▽

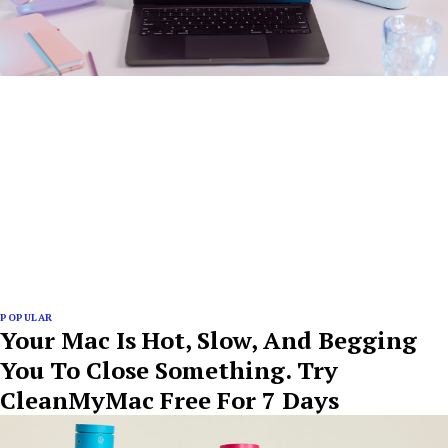
POPULAR
Your Mac Is Hot, Slow, And Begging
You To Close Something. Try
CleanMyMac Free For 7 Days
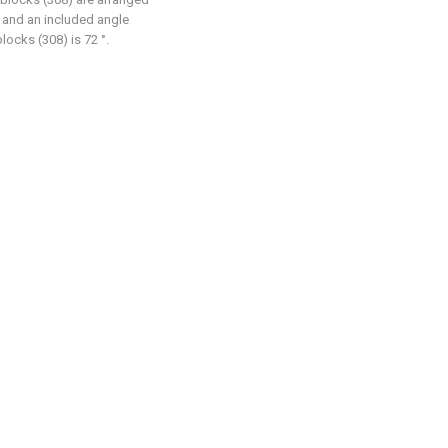
, and an included angle
locks (308) is 72 °.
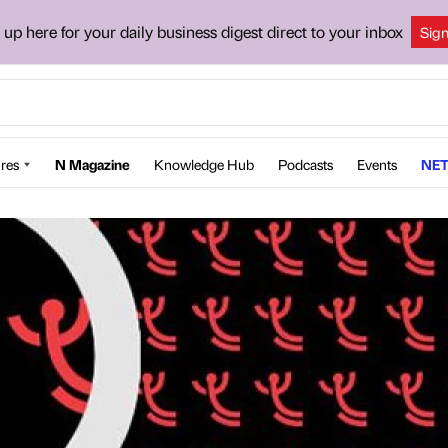
 up here for your daily business digest direct to your inbox
Sig
res
N Magazine
Knowledge Hub
Podcasts
Events
NET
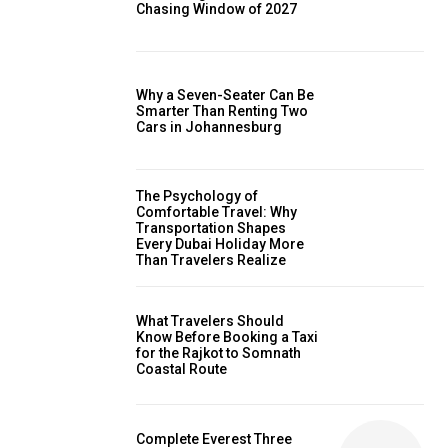
Chasing Window of 2027
Why a Seven-Seater Can Be
Smarter Than Renting Two
Cars in Johannesburg
The Psychology of
Comfortable Travel: Why
Transportation Shapes
Every Dubai Holiday More
Than Travelers Realize
What Travelers Should
Know Before Booking a Taxi
for the Rajkot to Somnath
Coastal Route
Complete Everest Three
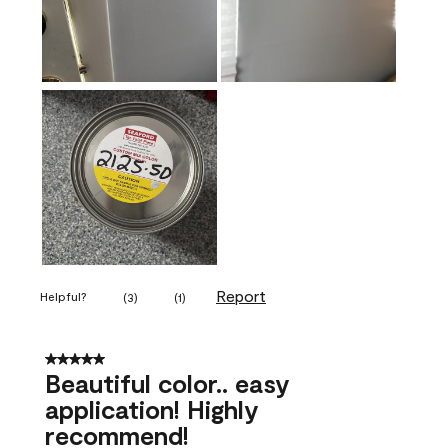
Report
Helpful?
(
3
)
(
1
)
5 out of 5 stars.
Beautiful color.. easy
application! Highly
recommend!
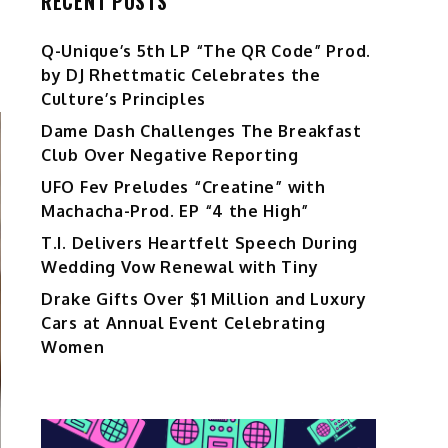
RECENT POSTS
Q-Unique’s 5th LP “The QR Code” Prod.
by DJ Rhettmatic Celebrates the
Culture’s Principles
Dame Dash Challenges The Breakfast
Club Over Negative Reporting
UFO Fev Preludes “Creatine” with
Machacha-Prod. EP “4 the High”
T.I. Delivers Heartfelt Speech During
Wedding Vow Renewal with Tiny
Drake Gifts Over $1 Million and Luxury
Cars at Annual Event Celebrating
Women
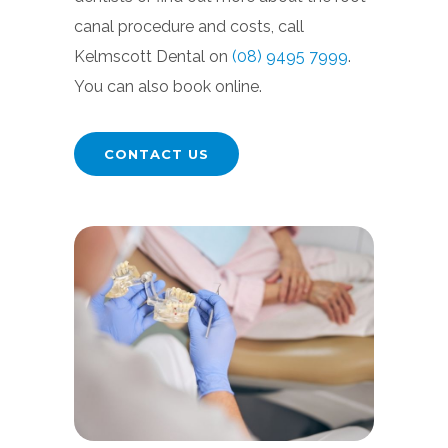
canal procedure and costs, call
Kelmscott Dental on
(08) 9495 7999
.
You can also book online.
CONTACT US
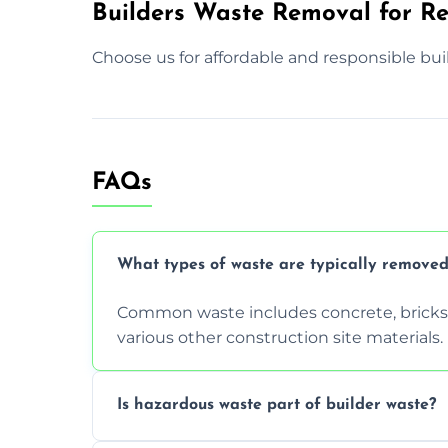
Builders Waste Removal for Re
Choose us for affordable and responsible bui
FAQs
What types of waste are typically removed
Common waste includes concrete, bricks, 
various other construction site materials.
Is hazardous waste part of builder waste?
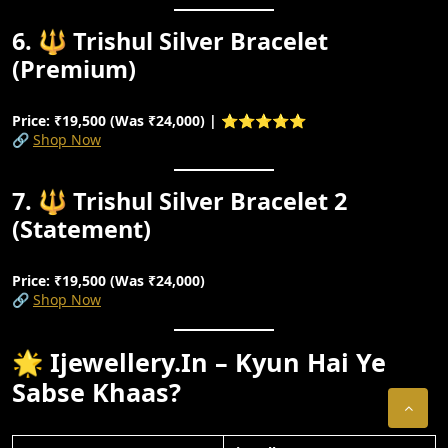
6. 🔱 Trishul Silver Bracelet
(Premium)
Price: ₹19,500 (Was ₹24,000) | ⭐⭐⭐⭐⭐
🔗
Shop Now
7. 🔱 Trishul Silver Bracelet 2
(Statement)
Price: ₹19,500 (Was ₹24,000)
🔗
Shop Now
🌟 Ijewellery.in – Kyun Hai Ye
Sabse Khaas?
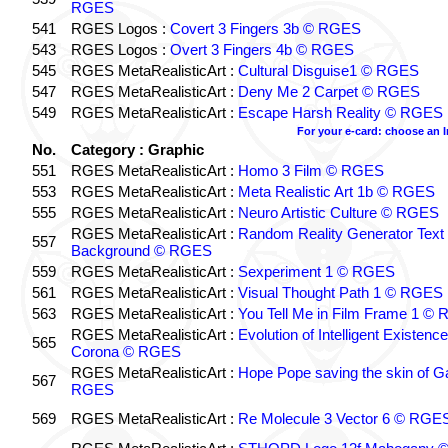
RGES
541
RGES Logos :
Covert 3 Fingers 3b © RGES
543
RGES Logos :
Overt 3 Fingers 4b © RGES
545
RGES MetaRealisticArt :
Cultural Disguise1 © RGES
547
RGES MetaRealisticArt :
Deny Me 2 Carpet © RGES
549
RGES MetaRealisticArt :
Escape Harsh Reality © RGES
For your e-card: choose an 
No.
Category : Graphic
551
RGES MetaRealisticArt :
Homo 3 Film © RGES
553
RGES MetaRealisticArt :
Meta Realistic Art 1b © RGES
555
RGES MetaRealisticArt :
Neuro Artistic Culture © RGES
RGES MetaRealisticArt :
Random Reality Generator Text
557
Background © RGES
559
RGES MetaRealisticArt :
Sexperiment 1 © RGES
561
RGES MetaRealisticArt :
Visual Thought Path 1 © RGES
563
RGES MetaRealisticArt :
You Tell Me in Film Frame 1 ©
RGES MetaRealisticArt :
Evolution of Intelligent Existenc
565
Corona © RGES
RGES MetaRealisticArt :
Hope Pope saving the skin of G
567
RGES
569
RGES MetaRealisticArt :
Re Molecule 3 Vector 6 © RGE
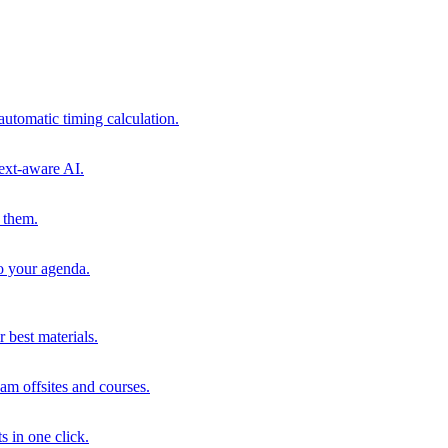
automatic timing calculation.
ext-aware AI.
 them.
to your agenda.
 best materials.
am offsites and courses.
s in one click.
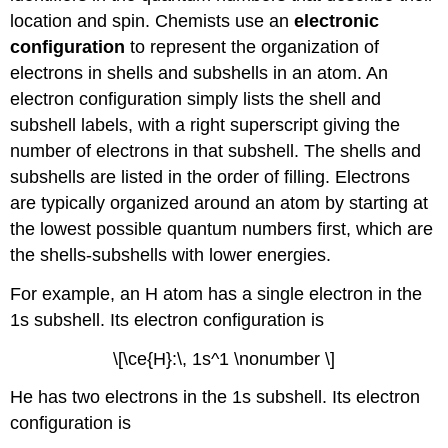
location and spin. Chemists use an
electronic
configuration
to represent the organization of
electrons in shells and subshells in an atom. An
electron configuration simply lists the shell and
subshell labels, with a right superscript giving the
number of electrons in that subshell. The shells and
subshells are listed in the order of filling. Electrons
are typically organized around an atom by starting at
the lowest possible quantum numbers first, which are
the shells-subshells with lower energies.
For example, an H atom has a single electron in the
1s subshell. Its electron configuration is
\[\ce{H}:\, 1s^1 \nonumber \]
He has two electrons in the 1s subshell. Its electron
configuration is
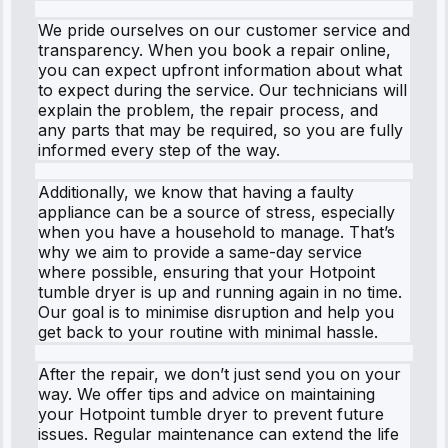
We pride ourselves on our customer service and
transparency. When you book a repair online,
you can expect upfront information about what
to expect during the service. Our technicians will
explain the problem, the repair process, and
any parts that may be required, so you are fully
informed every step of the way.
Additionally, we know that having a faulty
appliance can be a source of stress, especially
when you have a household to manage. That’s
why we aim to provide a same-day service
where possible, ensuring that your Hotpoint
tumble dryer is up and running again in no time.
Our goal is to minimise disruption and help you
get back to your routine with minimal hassle.
After the repair, we don’t just send you on your
way. We offer tips and advice on maintaining
your Hotpoint tumble dryer to prevent future
issues. Regular maintenance can extend the life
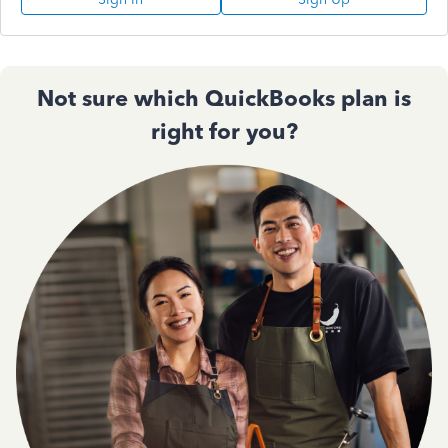
Not sure which QuickBooks plan is
right for you?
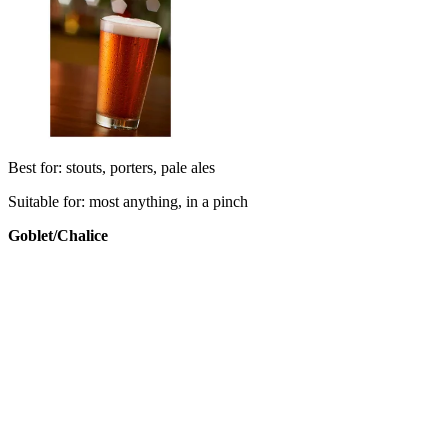
Best for: stouts, porters, pale ales
Suitable for: most anything, in a pinch
Goblet/
Chalice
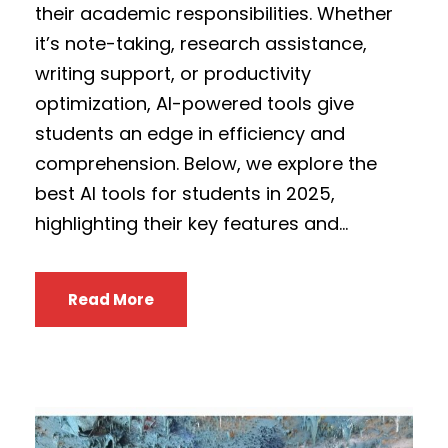
their academic responsibilities. Whether
it’s note-taking, research assistance,
writing support, or productivity
optimization, AI-powered tools give
students an edge in efficiency and
comprehension. Below, we explore the
best AI tools for students in 2025,
highlighting their key features and...
Read More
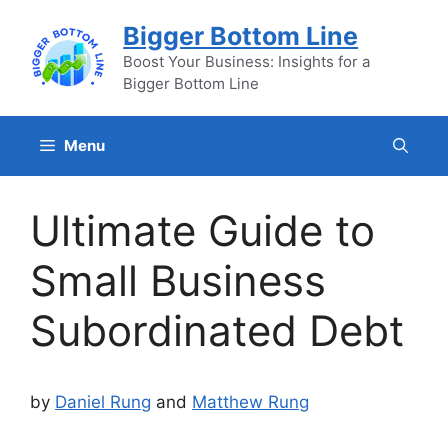
Skip
Bigger Bottom Line
to
content
Boost Your Business: Insights for a
Bigger Bottom Line
Menu
Ultimate Guide to
Small Business
Subordinated Debt
by
Daniel Rung
and
Matthew Rung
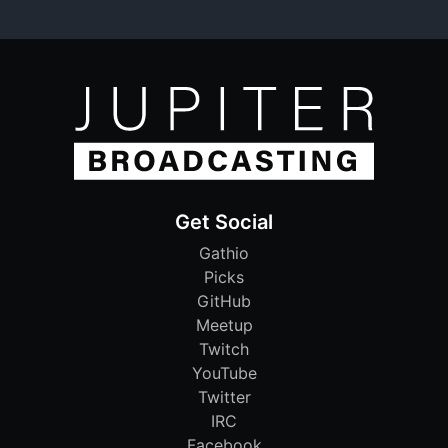
Get Social
Gathio
Picks
GitHub
Meetup
Twitch
YouTube
Twitter
IRC
Facebook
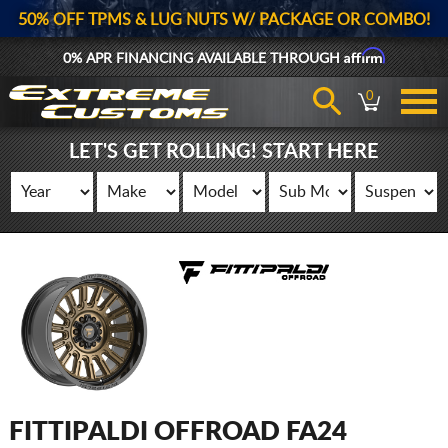
50% OFF TPMS & LUG NUTS W/ PACKAGE OR COMBO!
Affirm
0% APR FINANCING AVAILABLE THROUGH
0
LET'S GET ROLLING! START HERE
FITTIPALDI OFFROAD FA24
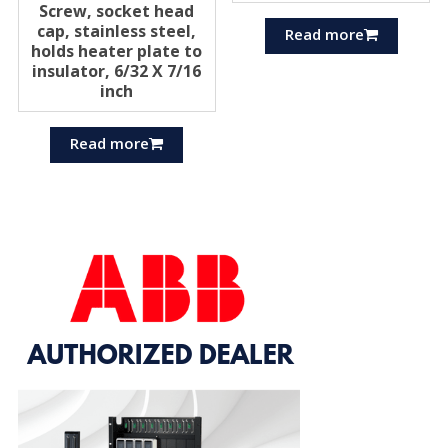
Screw, socket head
cap, stainless steel,
Read more
holds heater plate to
insulator, 6/32 X 7/16
inch
Read more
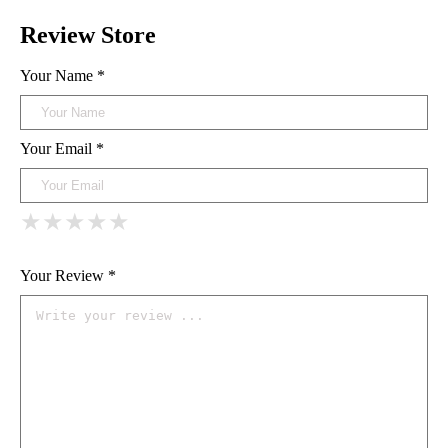
Review Store
Your Name *
Your Email *
★
★
★
★
★
★
★
★
★
★
★
★
★
★
★
Your Review *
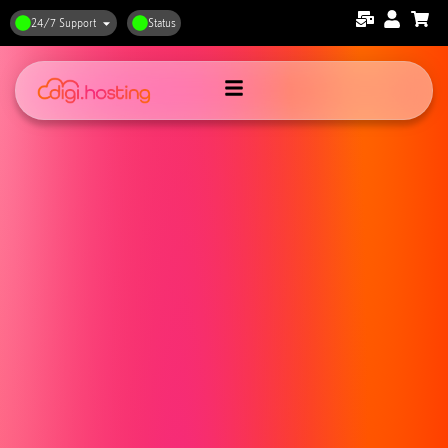
24/7 Support
Status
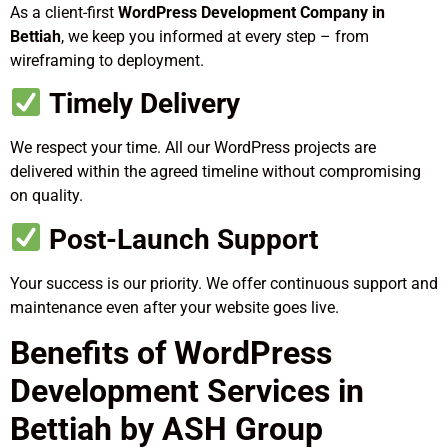
As a client-first
WordPress Development Company in
Bettiah
, we keep you informed at every step – from
wireframing to deployment.
Timely Delivery
We respect your time. All our WordPress projects are
delivered within the agreed timeline without compromising
on quality.
Post-Launch Support
Your success is our priority. We offer continuous support and
maintenance even after your website goes live.
Benefits of WordPress
Development Services in
Bettiah by ASH Group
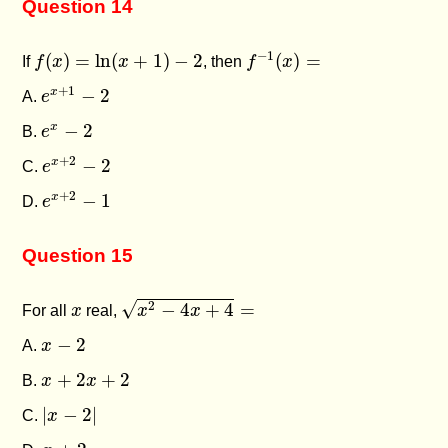
Question 14
f
−
1
(
x
)
=
f
(
x
)
=
ln
(
x
+
1
)
−
2
−
1
(
)
=
ln
(
+
1
)
−
2
(
)
=
If
f
x
x
, then
f
x
e
x
+
1
−
2
+
1
−
2
x
A.
e
e
x
−
2
−
2
x
B.
e
e
x
+
2
−
2
+
2
−
2
x
C.
e
e
x
+
2
−
1
+
2
−
1
x
D.
e
Question 15
x
2
−
4
x
+
4
=
x
√
2
−
4
+
4
=
For all
x
real,
x
x
x
−
2
−
2
A.
x
x
+
2
x
+
2
+
2
+
2
B.
x
x
|
x
−
2
|
|
−
2
|
C.
x
x
+
2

△

# WHAT IS REQUIRED:
Repeat the listing word for word, but without its pictures.

# FINAL ANSWER:
POPULAR
Your Mac Is Hot, Slow, And Begging
You To Close Something. Try
CleanMyMac Free For 7 Days
, and an included angle
locks (308) is 72 °.
 up here for your daily business digest direct to your inbox
Sig
res
N Magazine
Knowledge Hub
Podcasts
Events
NET
Chasing Window of 2027
Why a Seven-Seater Can Be
Smarter Than Renting Two
Cars in Johannesburg
The Psychology of
Comfortable Travel: Why
Transportation Shapes
Every Dubai Holiday More
Than Travelers Realize
What Travelers Should
Know Before Booking a Taxi
for the Rajkot to Somnath
Coastal Route
Complete Everest Three
Report
Helpful?
(
3
)
(
1
)
5 out of 5 stars.
Beautiful color.. easy
application! Highly
recommend!
RECENT POSTS
Q-Unique’s 5th LP “The QR Code” Prod.
by DJ Rhettmatic Celebrates the
Culture’s Principles
Dame Dash Challenges The Breakfast
Club Over Negative Reporting
UFO Fev Preludes “Creatine” with
Machacha-Prod. EP “4 the High”
T.I. Delivers Heartfelt Speech During
Wedding Vow Renewal with Tiny
Drake Gifts Over $1 Million and Luxury
Cars at Annual Event Celebrating
Women
canal procedure and costs, call
Kelmscott Dental on
(08) 9495 7999
.
You can also book online.
CONTACT US
Builders Waste Removal for Re
Choose us for affordable and responsible bui
FAQs
What types of waste are typically removed
Common waste includes concrete, bricks, 
various other construction site materials.
Is hazardous waste part of builder waste?
6. 🔱 Trishul Silver Bracelet
(Premium)
Price: ₹19,500 (Was ₹24,000) | ⭐⭐⭐⭐⭐
🔗
Shop Now
7. 🔱 Trishul Silver Bracelet 2
(Statement)
Price: ₹19,500 (Was ₹24,000)
🔗
Shop Now
🌟 Ijewellery.in – Kyun Hai Ye
Sabse Khaas?
RGES
541
RGES Logos :
Covert 3 Fingers 3b © RGES
543
RGES Logos :
Overt 3 Fingers 4b © RGES
545
RGES MetaRealisticArt :
Cultural Disguise1 © RGES
547
RGES MetaRealisticArt :
Deny Me 2 Carpet © RGES
549
RGES MetaRealisticArt :
Escape Harsh Reality © RGES
For your e-card: choose an 
No.
Category : Graphic
551
RGES MetaRealisticArt :
Homo 3 Film © RGES
553
RGES MetaRealisticArt :
Meta Realistic Art 1b © RGES
555
RGES MetaRealisticArt :
Neuro Artistic Culture © RGES
RGES MetaRealisticArt :
Random Reality Generator Text
557
Background © RGES
559
RGES MetaRealisticArt :
Sexperiment 1 © RGES
561
RGES MetaRealisticArt :
Visual Thought Path 1 © RGES
563
RGES MetaRealisticArt :
You Tell Me in Film Frame 1 ©
RGES MetaRealisticArt :
Evolution of Intelligent Existenc
565
Corona © RGES
RGES MetaRealisticArt :
Hope Pope saving the skin of G
567
RGES
569
RGES MetaRealisticArt :
Re Molecule 3 Vector 6 © RGE
automatic timing calculation.
ext-aware AI.
 them.
to your agenda.
 best materials.
am offsites and courses.
s in one click.
location and spin. Chemists use an
electronic
configuration
to represent the organization of
electrons in shells and subshells in an atom. An
electron configuration simply lists the shell and
subshell labels, with a right superscript giving the
number of electrons in that subshell. The shells and
subshells are listed in the order of filling. Electrons
are typically organized around an atom by starting at
the lowest possible quantum numbers first, which are
the shells-subshells with lower energies.
For example, an H atom has a single electron in the
1s subshell. Its electron configuration is
\[\ce{H}:\, 1s^1 \nonumber \]
He has two electrons in the 1s subshell. Its electron
configuration is
We pride ourselves on our customer service and
transparency. When you book a repair online,
you can expect upfront information about what
to expect during the service. Our technicians will
explain the problem, the repair process, and
any parts that may be required, so you are fully
informed every step of the way.
Additionally, we know that having a faulty
appliance can be a source of stress, especially
when you have a household to manage. That’s
why we aim to provide a same-day service
where possible, ensuring that your Hotpoint
tumble dryer is up and running again in no time.
Our goal is to minimise disruption and help you
get back to your routine with minimal hassle.
After the repair, we don’t just send you on your
way. We offer tips and advice on maintaining
your Hotpoint tumble dryer to prevent future
issues. Regular maintenance can extend the life
Not sure which QuickBooks plan is
right for you?
Best for: stouts, porters, pale ales
Suitable for: most anything, in a pinch
Goblet/
Chalice
their academic responsibilities. Whether
it’s note-taking, research assistance,
writing support, or productivity
optimization, AI-powered tools give
students an edge in efficiency and
comprehension. Below, we explore the
best AI tools for students in 2025,
highlighting their key features and...
Read More
Skip
Bigger Bottom Line
to
content
Boost Your Business: Insights for a
Bigger Bottom Line
Menu
Ultimate Guide to
Small Business
Subordinated Debt
by
Daniel Rung
and
Matthew Rung
Get Social
Gathio
Picks
GitHub
Meetup
Twitch
YouTube
Twitter
IRC
Facebook
50% OFF TPMS & LUG NUTS W/ PACKAGE OR COMBO!
Affirm
0% APR FINANCING AVAILABLE THROUGH
0
LET'S GET ROLLING! START HERE
FITTIPALDI OFFROAD FA24
Screw, socket head
cap, stainless steel,
Read more
holds heater plate to
insulator, 6/32 X 7/16
inch
Read more
Review Store
Your Name *
Your Email *
★
★
★
★
★
★
★
★
★
★
★
★
★
★
★
Your Review *
24/7 Support
Status
As a client-first
WordPress Development Company in
Bettiah
, we keep you informed at every step – from
wireframing to deployment.
Timely Delivery
We respect your time. All our WordPress projects are
delivered within the agreed timeline without compromising
on quality.
Post-Launch Support
Your success is our priority. We offer continuous support and
maintenance even after your website goes live.
Benefits of WordPress
Development Services in
Bettiah by ASH Group
Question 14
f
−
1
(
x
)
=
f
(
x
)
=
ln
(
x
+
1
)
−
2
−
1
(
)
=
ln
(
+
1
)
−
2
(
)
=
If
f
x
x
, then
f
x
e
x
+
1
−
2
+
1
−
2
x
A.
e
e
x
−
2
−
2
x
B.
e
e
x
+
2
−
2
+
2
−
2
x
C.
e
e
x
+
2
−
1
+
2
−
1
x
D.
e
Question 15
x
2
−
4
x
+
4
=
x
√
2
−
4
+
4
=
For all
x
real,
x
x
x
−
2
−
2
A.
x
x
+
2
x
+
2
+
2
+
2
B.
x
x
|
x
−
2
|
|
−
2
|
C.
x
x
+
2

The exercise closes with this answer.